Sunday, May 18, 2008

retrospeksi, konser abah Iwan Abdurrahman

Festival Air Internasional 2008 adalah agenda utamanya. Dan konser Abah Iwan ini jadi salah satu rangkaian acaranya. Diselenggarakan di STSI, Bandung oleh Teater Payung Hitam dan kedutaan Belanda, kegiatan ini memperingati hari Air yang jatuh di bulan Maret lalu. Alangkah indahnya kegiatan-kegiatan semacam ini apabila bisa terus bergaung dan terus mengingatkan kita tentang isu lingkungan hidup yang sejak beberapa waktu lalu bergaung. Masalahnya, masyarakat kita ini biasanya hanya 'anget-anget tai ayam'. Gampang terbawa eforia untuk segala sesuatu dan kemudian gampang pula hilang tak ada bekasnya. Kita itu ga konsisten banget.

Bicara tentang konsistensi, konser abah kali ini Iwan bicara sebaliknya. Abah tampil membawakan lagu-lagu yang bercerita tentang sejarah dan peristiwa-peristiwa sejak beliau masih muda, sejak lebih dari 40 tahun yang lalu. Luar biasa. Kisahnya kurang lebih dimulai saat beliau SD kelas 5 dan mendapat hadiah sebuah gitar dari neneknya. Dan kisah perjalanan waktu ini dimulai dengan lagu-lagu yang mempengaruhi proses belajar dan penghayatan beliau sekaligus keterampilannya memetik dawai gitar sejak dulu sampai akhirnya kita sekarang mendengarkan lagu-lagu gubahan abah yang sarat kontemplasi. Lagu-lagu yang begitu bernyawa dan membawa kita berpikir dan ikut merasakan kedekatan Abah dengan Sang Pencipta. Rasanya hal ini dengan jelas bisa kita pahami muncul dari kedekatan-kecintaan Abah dengan alam terbuka yang intens dan terus berjalan sampai detik ini... Konsistensi!

Seperti biasa kalau mendengar Abah atau lagu-lagunya, ini jadi proses refleksi sendiri buat aku. Kerap lagu-lagu Abah membuat aku merinding, di saat lainnya terharu. Sulit menuliskannya dengan kata-kata karena rasa nurani yang bicara. Aku hanya berharap energi yang terbawa dalam lagu-lagu abah lebih mendekatkan aku padaNya.

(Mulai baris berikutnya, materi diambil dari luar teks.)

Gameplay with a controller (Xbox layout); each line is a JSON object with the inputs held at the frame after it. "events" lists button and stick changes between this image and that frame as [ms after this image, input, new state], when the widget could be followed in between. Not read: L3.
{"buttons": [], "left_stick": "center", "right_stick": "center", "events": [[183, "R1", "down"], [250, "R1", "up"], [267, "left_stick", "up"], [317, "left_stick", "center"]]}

Dan paling tidak aku bisa belajar untuk terus konsisten untuk apa yang sedang aku lakukan sekarang...

Satu lagi aku ingin mencatat pengantar yang dibawakan kang Aat Soeratin.
" ... maka semacam "koreksi budaya" bisa kita lakukan bersama, misalnya, pada konotasi tak tepat tentang istilah 'jadul' (jaman dulu = kuno = out of date = usang) yang seolah : tak apa (lazim saja) jika diabaikan. Padahal dari masa lalu itulah perjalanan hidup kita terentang. Masa lalu senantiasa menyimpan hikmah..."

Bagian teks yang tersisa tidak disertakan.